_EXERCISE BRIEF_: Of all the lines in the entries, how many carry the word "stomach"? The reply is that number and no more.

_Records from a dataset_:
--------------------

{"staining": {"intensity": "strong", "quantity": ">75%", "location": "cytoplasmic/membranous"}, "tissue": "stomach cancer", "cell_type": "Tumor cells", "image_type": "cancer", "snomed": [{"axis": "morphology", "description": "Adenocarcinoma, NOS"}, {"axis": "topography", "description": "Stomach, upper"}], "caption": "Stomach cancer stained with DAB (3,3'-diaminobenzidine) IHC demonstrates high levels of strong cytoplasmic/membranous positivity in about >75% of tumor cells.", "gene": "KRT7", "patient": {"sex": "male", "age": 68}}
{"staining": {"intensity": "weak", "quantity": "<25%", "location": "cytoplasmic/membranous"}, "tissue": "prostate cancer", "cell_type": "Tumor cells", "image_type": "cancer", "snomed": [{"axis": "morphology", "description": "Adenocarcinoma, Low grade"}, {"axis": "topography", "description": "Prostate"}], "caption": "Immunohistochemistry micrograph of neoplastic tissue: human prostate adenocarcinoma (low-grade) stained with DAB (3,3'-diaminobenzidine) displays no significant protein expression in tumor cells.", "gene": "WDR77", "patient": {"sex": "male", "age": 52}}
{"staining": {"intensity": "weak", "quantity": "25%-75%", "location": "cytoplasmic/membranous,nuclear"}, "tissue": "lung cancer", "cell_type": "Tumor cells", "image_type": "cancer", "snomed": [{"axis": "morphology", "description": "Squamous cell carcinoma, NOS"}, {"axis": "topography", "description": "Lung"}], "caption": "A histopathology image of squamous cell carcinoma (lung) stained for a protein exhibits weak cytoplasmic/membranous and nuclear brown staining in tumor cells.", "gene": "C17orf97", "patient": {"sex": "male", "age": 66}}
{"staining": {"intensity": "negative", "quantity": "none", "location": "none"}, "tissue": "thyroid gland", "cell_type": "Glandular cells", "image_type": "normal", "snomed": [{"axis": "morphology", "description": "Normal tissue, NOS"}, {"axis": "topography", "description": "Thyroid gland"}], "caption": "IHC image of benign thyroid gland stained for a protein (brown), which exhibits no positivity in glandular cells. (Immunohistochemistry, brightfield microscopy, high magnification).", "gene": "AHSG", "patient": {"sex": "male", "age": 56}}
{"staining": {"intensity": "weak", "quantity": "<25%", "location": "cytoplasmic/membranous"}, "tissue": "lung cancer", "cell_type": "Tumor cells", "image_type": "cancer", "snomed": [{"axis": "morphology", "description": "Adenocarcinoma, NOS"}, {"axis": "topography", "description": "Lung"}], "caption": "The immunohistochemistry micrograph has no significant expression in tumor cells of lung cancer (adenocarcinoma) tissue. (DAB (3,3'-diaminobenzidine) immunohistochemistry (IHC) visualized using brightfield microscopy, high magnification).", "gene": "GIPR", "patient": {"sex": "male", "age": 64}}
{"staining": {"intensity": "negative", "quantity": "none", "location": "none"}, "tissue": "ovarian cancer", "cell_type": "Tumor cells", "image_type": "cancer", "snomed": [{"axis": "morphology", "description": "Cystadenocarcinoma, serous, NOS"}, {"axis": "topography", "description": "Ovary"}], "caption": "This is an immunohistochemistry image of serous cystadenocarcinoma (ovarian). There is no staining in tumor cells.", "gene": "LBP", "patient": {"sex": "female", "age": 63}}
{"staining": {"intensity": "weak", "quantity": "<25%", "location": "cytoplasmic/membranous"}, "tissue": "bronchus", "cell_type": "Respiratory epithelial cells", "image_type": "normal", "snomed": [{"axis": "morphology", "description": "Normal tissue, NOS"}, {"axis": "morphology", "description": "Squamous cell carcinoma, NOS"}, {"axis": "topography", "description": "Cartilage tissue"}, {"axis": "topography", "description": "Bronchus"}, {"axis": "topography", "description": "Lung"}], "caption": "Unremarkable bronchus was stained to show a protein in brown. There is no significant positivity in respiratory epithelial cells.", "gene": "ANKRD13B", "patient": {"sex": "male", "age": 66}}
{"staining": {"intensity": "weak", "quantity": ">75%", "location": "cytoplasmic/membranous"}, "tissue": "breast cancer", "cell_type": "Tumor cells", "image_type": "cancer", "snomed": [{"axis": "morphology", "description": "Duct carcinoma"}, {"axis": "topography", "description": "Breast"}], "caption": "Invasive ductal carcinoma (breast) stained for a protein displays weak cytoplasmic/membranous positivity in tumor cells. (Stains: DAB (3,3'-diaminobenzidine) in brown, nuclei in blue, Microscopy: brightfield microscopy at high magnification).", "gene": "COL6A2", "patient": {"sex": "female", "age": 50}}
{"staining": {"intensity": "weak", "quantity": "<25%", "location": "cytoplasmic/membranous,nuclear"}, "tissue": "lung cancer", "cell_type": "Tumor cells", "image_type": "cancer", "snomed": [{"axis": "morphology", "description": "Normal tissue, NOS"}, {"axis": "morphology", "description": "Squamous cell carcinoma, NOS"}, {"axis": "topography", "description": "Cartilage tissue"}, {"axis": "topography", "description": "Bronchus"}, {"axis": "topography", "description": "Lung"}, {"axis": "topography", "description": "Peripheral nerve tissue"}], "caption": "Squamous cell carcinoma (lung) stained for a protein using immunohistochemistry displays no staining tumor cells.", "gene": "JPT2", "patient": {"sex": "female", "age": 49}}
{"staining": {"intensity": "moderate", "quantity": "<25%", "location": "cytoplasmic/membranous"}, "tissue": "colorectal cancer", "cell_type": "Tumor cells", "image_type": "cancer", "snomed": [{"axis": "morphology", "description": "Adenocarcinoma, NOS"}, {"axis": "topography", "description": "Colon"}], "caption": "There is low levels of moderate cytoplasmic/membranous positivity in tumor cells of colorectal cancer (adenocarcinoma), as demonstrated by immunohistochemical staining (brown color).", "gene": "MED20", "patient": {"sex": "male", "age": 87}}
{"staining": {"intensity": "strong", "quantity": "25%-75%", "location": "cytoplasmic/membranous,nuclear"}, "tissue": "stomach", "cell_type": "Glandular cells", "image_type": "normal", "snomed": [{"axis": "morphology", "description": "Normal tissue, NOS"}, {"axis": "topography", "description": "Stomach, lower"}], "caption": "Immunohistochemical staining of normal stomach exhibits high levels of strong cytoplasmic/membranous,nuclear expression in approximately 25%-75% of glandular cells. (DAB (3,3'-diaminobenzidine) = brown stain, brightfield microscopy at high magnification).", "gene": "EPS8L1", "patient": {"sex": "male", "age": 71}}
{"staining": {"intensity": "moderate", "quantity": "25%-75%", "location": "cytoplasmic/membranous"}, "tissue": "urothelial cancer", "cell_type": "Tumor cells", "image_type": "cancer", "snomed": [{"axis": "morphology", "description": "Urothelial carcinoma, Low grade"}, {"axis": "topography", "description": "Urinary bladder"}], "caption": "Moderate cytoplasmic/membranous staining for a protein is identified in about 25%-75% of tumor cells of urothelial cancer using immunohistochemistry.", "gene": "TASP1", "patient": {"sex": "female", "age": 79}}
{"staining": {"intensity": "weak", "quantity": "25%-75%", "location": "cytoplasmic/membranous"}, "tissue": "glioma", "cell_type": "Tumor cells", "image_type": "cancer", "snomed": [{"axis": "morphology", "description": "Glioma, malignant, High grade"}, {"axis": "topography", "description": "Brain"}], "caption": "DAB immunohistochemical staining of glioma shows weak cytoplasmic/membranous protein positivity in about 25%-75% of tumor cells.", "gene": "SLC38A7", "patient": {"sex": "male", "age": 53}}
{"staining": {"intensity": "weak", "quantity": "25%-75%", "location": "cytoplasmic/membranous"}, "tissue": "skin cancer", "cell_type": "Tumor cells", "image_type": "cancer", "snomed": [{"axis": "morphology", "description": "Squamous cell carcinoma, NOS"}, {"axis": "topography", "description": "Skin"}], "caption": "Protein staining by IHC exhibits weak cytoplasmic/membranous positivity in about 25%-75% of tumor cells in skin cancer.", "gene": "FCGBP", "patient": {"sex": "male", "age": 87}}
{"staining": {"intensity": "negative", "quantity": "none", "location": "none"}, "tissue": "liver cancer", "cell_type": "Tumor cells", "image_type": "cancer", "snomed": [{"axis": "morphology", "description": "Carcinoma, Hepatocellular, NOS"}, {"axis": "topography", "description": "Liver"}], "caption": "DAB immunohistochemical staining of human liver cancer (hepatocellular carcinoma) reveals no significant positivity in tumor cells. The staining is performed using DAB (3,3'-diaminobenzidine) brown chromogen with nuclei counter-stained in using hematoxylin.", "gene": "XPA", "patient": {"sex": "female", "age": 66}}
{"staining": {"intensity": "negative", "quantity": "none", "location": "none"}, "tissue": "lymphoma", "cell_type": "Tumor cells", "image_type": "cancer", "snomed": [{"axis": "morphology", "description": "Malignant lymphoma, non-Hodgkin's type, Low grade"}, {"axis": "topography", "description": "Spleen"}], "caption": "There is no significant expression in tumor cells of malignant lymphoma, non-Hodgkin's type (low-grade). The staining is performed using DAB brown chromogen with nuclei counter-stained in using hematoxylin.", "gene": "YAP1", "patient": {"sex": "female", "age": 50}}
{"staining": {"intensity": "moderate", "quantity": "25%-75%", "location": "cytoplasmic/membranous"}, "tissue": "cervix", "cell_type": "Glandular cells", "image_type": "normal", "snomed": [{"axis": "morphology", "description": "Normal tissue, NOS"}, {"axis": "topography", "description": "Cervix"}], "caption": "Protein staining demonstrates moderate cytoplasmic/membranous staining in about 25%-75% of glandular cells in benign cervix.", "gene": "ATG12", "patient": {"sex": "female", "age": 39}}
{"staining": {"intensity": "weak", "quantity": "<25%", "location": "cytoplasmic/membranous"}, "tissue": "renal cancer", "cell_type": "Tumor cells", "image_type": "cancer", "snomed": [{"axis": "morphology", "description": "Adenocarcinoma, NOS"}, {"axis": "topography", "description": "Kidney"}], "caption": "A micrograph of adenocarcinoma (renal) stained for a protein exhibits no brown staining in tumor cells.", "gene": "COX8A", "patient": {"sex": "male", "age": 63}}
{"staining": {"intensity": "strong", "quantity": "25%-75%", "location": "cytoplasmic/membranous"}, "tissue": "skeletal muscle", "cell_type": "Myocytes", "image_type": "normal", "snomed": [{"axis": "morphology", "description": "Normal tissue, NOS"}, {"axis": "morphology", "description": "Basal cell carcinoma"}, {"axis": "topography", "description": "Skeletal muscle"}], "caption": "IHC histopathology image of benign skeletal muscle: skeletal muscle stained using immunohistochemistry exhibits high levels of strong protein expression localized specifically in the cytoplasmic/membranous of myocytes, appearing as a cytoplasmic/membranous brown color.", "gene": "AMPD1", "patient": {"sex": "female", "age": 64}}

--------------------

_YOUR SOLUTION_: 2